The contest between Chavez and Matute was decided by the intervention of the former president. Seeking to retain influence even when his term had ended, Francisco Ferrera urged senators loyal to him to support his former vice president. Ferrera’s endorsement swayed the balance and Coronado Chavez was declared the second President of Honduras in February 1849. Presumably as part of a deal made for assistance in being elected, Francisco Ferrera joined President Chavez’s cabinet as Minister of War. Over the next several years, Coronado Chavez gradually and cautiously lowered tariffs and removed customs duties. Done piecemeal to avoid galvanizing resistance, these small changes had an effect over time; trade was significantly less onerous in 1852 than it had been in 1848.

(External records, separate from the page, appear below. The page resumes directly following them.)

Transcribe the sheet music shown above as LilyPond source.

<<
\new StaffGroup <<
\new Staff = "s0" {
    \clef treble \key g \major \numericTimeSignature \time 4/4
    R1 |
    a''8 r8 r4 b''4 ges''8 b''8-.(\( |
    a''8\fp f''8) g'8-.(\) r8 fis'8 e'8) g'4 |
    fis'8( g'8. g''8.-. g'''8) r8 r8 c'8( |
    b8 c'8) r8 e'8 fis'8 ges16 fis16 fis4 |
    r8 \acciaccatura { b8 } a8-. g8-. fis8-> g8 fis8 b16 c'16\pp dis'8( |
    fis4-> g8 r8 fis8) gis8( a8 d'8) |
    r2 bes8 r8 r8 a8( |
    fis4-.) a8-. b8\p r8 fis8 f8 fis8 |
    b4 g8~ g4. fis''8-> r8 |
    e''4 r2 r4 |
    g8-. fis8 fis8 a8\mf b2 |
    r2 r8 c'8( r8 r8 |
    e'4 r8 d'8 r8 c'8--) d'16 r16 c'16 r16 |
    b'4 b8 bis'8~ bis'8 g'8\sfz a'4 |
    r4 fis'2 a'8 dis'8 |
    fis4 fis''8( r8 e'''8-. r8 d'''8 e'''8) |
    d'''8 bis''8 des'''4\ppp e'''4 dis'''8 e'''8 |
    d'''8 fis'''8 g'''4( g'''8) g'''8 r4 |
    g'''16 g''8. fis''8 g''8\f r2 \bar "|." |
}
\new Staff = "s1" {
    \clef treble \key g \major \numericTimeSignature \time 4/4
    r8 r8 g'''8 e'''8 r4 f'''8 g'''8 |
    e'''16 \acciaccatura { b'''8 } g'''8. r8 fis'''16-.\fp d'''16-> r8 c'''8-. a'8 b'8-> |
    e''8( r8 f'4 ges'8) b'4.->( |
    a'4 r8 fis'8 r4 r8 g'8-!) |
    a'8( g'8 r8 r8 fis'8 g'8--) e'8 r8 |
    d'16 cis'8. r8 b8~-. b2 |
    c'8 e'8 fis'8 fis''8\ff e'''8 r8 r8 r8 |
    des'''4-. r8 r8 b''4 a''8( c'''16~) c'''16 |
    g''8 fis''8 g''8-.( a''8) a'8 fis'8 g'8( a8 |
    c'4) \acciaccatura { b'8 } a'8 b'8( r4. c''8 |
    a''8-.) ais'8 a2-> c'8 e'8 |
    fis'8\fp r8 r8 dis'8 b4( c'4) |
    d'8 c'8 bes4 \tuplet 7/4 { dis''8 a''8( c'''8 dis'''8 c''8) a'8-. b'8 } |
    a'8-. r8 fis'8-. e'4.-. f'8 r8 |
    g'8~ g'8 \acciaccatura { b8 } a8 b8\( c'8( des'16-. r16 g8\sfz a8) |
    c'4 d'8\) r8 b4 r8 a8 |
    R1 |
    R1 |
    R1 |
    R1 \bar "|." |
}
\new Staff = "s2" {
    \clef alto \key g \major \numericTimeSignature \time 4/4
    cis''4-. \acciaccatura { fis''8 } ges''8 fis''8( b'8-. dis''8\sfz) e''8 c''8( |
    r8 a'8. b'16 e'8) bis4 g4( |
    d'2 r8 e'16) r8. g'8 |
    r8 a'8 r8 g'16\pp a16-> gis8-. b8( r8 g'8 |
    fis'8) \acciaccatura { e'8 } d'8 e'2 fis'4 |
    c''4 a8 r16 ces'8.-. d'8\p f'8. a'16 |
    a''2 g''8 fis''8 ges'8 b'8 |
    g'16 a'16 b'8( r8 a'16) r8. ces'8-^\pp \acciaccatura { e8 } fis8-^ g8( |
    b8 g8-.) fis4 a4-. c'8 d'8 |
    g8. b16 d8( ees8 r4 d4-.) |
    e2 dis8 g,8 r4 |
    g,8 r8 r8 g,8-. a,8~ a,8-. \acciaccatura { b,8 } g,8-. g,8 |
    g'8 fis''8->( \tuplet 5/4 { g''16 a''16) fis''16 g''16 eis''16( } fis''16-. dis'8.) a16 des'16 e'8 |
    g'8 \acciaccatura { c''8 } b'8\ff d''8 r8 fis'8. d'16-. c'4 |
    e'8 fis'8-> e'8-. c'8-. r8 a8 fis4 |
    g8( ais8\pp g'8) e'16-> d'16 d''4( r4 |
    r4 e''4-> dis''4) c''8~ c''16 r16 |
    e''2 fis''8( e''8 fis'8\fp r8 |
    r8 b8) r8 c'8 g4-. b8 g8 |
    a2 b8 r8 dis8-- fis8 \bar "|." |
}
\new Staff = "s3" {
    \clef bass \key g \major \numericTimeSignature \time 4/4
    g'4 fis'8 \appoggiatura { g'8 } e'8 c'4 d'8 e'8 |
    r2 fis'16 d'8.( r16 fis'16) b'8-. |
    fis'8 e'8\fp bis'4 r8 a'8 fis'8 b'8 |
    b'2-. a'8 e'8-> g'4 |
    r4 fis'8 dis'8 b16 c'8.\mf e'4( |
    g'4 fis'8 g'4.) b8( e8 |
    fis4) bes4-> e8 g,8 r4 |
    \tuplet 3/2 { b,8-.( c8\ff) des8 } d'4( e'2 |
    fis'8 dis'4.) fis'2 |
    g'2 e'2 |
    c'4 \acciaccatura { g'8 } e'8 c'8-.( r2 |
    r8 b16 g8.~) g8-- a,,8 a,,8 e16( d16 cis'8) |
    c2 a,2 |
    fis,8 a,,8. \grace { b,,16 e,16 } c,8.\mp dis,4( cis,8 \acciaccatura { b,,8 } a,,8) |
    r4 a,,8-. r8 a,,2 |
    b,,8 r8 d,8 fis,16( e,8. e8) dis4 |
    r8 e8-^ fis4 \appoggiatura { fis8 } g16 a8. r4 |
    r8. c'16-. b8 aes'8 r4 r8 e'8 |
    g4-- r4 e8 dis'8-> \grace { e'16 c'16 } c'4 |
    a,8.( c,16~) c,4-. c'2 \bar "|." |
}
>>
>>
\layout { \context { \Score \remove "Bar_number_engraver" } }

Pictured: Coronado Chavez, the second President of Honduras
The 1840s closed with the final aftershock of the Mexican-American War. Disgraced by his defeat, Santa Anna himself had left for exile on Cuba in 1846, leaving behind a series of tottering governments trying to keep alive his dream of strong rule from the center, a premise severely discredited by the loss of the northern territories. In March 1849, after four years of agitation and the increasingly bold and open organization of liberal opposition, the edifice of the Centralist Republic of Mexico came tumbling down. From a base in Guerrero, a group of Mexican liberals issued a call to overthrow the government and restore the 1821 Constitution. This call was answered across Mexico, including in the recently annexed cities of Tapachula and Quetzaltenango. Unlike in previous regional revolts that could be picked off one by one, in 1849 the liberals were too strong and in too many places to be crushed by the beleaguered and demoralized Mexican army. Even before the capital was taken, the liberal revolutionaries convened an assembly in Santiago de Querétaro to write a new Mexican constitution, one that protected more liberties and enshrined the sovereignty of the states even more securely than had the 1821 Constitution. Much to the chagrin of Central America, prominent Centroamerican liberals, such as Mariano Gálvez, were participants in this convention and loudly extolled the virtues of an ideology that had been smothered in their native land. From the perspective of Honduras, the reports coming in from Mexico confirmed worries that the lands of Los Altos were forever lost to Mexico and stoked new fears that an empowered liberalism directed from Mexico might threaten conservative rule across Central America.